Assigned task> Only the pictures are to be dropped; return all other data below exactly.

Extracted records>

════════

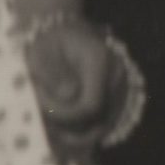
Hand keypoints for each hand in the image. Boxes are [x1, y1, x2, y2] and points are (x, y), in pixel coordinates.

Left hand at [22, 13, 146, 164]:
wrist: (62, 32)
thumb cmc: (48, 41)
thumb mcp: (43, 52)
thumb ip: (54, 74)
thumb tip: (69, 96)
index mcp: (100, 61)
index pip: (90, 105)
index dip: (66, 116)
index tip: (43, 109)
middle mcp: (117, 76)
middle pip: (99, 120)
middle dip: (69, 127)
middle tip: (45, 119)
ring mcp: (121, 88)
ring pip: (104, 127)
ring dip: (77, 133)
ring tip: (53, 126)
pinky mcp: (118, 98)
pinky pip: (105, 124)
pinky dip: (86, 131)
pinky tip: (66, 131)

════════

Solution for this task>
Hand keypoints for each hand in the image. Boxes are [x1, y1, x2, y2] and points are (x, y), in pixel coordinates.

Left hand at [22, 13, 146, 164]:
wrist: (62, 32)
thumb cmc: (48, 41)
thumb mcp: (43, 52)
thumb ip: (54, 74)
thumb tip: (69, 96)
index mcp: (100, 61)
index pip: (90, 105)
index dip: (66, 116)
index tip: (43, 109)
middle mcp: (117, 76)
middle pip: (99, 120)
middle dip: (69, 127)
middle tip: (45, 119)
ring mcp: (121, 88)
ring pip: (104, 127)
ring dip: (77, 133)
ring tip: (53, 126)
pinky mcp: (118, 98)
pinky pip: (105, 124)
pinky dip: (86, 131)
pinky tip: (66, 131)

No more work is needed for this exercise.